For safety reasons, he is keen to ensure that he does not introduce the catfish into a pond with young tilapia unless the tilapia are older than the catfish to avoid cannibalism among the two species.

Ruhiu introduces, chicken and cow manure into the ponds to stimulate the growth of algae which are crucial for the fish to thrive.

Each tilapia can grow to between 350 grams to 400 grams each, while each catfish can grow to between 1kg to 2kgs in sizes.

Works with local farmers

To ensure a steady supply of fingerlings, Ruhiu set up a hatchery on the farm, where he maintains brooders and has 17,000 monosex fingerlings which he supplies to farmers he has contracted.
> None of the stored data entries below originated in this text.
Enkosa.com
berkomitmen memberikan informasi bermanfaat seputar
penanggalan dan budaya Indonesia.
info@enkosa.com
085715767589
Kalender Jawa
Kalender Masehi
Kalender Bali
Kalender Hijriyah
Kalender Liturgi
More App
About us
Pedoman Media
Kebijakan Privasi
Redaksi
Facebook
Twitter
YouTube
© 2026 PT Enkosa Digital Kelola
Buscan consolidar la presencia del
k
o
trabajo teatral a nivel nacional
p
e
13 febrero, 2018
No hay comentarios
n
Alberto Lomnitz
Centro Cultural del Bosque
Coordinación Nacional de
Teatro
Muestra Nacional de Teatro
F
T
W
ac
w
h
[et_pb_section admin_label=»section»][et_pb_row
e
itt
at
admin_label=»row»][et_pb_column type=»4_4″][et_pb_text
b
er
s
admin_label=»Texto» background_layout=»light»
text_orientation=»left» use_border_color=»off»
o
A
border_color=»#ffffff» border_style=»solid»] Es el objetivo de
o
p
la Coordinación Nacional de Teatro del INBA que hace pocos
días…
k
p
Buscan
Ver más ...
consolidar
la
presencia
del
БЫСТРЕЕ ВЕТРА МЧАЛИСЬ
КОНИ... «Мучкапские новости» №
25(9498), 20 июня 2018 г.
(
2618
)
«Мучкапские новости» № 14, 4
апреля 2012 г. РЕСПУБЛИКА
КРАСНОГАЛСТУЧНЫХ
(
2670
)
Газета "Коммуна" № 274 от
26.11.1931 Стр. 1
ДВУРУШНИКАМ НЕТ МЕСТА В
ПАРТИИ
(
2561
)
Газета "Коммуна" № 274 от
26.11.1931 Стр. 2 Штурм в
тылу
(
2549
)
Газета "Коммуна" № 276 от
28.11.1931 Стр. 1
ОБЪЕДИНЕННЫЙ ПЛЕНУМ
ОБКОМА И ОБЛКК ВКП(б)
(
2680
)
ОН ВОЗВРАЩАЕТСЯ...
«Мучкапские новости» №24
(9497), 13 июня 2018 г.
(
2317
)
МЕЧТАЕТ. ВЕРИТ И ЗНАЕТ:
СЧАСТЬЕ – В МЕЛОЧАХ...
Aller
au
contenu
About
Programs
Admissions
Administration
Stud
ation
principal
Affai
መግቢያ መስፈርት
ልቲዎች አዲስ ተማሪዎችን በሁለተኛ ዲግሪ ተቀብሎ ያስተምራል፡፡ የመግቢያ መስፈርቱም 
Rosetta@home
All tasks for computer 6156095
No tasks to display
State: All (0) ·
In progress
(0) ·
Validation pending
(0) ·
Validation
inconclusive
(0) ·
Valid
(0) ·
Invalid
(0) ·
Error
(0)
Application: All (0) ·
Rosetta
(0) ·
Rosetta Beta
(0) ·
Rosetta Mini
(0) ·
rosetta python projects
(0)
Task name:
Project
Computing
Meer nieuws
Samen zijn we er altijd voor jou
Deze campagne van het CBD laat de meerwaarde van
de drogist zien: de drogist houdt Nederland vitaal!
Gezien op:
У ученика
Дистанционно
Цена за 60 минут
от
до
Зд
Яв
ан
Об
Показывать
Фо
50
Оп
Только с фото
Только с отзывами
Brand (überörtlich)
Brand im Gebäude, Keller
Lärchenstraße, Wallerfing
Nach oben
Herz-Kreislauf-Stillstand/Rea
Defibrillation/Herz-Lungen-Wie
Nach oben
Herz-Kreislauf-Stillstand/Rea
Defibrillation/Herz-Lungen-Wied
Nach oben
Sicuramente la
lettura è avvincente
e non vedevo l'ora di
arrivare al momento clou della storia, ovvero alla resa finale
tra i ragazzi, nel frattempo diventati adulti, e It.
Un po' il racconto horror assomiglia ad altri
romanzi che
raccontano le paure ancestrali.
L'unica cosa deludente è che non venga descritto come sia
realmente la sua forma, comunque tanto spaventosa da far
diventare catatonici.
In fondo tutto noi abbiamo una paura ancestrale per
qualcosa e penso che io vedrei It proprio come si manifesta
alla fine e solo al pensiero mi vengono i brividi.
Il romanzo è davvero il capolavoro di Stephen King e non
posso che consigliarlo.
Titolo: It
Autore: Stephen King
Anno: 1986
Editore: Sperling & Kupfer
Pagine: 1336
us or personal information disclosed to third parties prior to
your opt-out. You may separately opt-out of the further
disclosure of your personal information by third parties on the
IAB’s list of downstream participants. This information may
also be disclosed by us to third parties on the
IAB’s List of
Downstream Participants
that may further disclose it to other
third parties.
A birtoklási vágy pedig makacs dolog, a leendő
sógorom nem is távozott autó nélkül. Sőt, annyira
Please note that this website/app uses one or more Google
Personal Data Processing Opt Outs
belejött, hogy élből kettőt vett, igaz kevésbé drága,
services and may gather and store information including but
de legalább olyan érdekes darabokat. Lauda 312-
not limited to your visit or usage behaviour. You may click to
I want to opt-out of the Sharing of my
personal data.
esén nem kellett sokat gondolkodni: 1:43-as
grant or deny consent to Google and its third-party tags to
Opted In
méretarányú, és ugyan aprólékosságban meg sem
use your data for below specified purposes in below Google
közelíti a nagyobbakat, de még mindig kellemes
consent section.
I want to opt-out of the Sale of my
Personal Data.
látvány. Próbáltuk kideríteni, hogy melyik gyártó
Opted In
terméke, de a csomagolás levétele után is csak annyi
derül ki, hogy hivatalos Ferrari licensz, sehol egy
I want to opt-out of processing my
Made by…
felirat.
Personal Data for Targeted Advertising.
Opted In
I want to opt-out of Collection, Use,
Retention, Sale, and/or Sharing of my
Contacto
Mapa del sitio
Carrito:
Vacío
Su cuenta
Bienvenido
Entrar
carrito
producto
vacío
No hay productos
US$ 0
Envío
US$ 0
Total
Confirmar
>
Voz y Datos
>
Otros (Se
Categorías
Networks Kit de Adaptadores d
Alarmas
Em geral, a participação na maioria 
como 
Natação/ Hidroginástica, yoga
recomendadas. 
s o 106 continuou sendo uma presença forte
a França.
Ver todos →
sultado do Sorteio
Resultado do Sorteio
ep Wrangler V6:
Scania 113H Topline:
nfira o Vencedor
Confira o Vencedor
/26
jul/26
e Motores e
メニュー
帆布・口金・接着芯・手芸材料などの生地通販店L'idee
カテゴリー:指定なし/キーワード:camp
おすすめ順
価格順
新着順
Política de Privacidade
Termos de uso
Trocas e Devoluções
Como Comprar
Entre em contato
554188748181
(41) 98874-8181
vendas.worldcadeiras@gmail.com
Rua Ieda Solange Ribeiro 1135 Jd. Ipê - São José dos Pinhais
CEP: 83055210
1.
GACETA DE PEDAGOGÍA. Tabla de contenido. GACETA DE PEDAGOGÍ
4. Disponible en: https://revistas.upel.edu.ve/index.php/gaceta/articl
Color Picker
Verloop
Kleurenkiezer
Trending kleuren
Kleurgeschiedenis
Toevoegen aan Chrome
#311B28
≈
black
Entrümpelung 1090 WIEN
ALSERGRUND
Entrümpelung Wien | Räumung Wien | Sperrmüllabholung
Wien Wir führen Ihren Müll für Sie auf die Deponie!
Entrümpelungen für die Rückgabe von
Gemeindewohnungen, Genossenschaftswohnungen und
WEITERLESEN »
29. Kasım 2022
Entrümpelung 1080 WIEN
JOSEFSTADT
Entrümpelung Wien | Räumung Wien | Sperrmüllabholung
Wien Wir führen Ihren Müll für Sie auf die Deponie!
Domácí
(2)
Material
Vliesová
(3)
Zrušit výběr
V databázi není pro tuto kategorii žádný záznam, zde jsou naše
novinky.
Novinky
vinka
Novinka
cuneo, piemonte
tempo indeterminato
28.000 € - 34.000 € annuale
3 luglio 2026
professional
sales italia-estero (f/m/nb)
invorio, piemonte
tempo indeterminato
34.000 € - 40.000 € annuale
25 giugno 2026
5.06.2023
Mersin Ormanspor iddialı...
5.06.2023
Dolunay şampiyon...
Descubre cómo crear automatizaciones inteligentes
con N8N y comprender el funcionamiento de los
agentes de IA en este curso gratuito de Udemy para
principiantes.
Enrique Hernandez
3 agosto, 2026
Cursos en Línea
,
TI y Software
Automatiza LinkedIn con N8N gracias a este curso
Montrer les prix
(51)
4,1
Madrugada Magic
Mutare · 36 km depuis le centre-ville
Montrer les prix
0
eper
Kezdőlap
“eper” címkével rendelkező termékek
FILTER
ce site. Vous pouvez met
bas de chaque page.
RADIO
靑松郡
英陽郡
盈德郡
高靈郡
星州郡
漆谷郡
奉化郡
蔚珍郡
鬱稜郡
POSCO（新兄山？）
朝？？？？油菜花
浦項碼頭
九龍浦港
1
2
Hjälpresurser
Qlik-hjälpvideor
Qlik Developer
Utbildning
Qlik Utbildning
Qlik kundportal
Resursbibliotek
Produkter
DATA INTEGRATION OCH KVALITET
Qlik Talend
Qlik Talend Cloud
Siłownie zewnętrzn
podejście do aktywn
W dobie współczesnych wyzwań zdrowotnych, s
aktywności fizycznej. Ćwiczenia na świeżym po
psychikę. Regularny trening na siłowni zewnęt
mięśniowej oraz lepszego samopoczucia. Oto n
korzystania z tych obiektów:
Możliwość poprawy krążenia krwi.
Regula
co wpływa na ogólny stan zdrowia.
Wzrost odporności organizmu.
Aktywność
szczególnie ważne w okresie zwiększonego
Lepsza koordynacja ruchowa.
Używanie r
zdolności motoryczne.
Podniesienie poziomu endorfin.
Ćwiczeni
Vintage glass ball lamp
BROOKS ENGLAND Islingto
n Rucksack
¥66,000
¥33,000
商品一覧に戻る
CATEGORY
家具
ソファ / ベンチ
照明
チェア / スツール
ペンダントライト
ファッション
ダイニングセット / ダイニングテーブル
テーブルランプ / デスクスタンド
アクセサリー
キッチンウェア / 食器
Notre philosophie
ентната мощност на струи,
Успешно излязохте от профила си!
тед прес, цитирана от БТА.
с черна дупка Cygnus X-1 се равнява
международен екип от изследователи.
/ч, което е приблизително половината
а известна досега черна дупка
“My hatchery is maintained in the green house where the brooders are kept in nets alongside the fingerlings in high temperatures and in clear water,” he notes.

He has employed five permanent staff and during harvest season he gets an additional 15 people to help dredge the ponds and main the nets.

Nothing goes to waste on his farm, when he drains the ponds of the water, he uses it to irrigate his vegetable farm and is able to produce 400kgs of spinach a week which he sells to his neighbours and the nearby market.

To meet demand for fish for sausages, he works with local fish farmers.

Already, he reached out to fish farmers most of whom had personally trained and started buying their fish to supply his venture. He has a database of 200 farmers.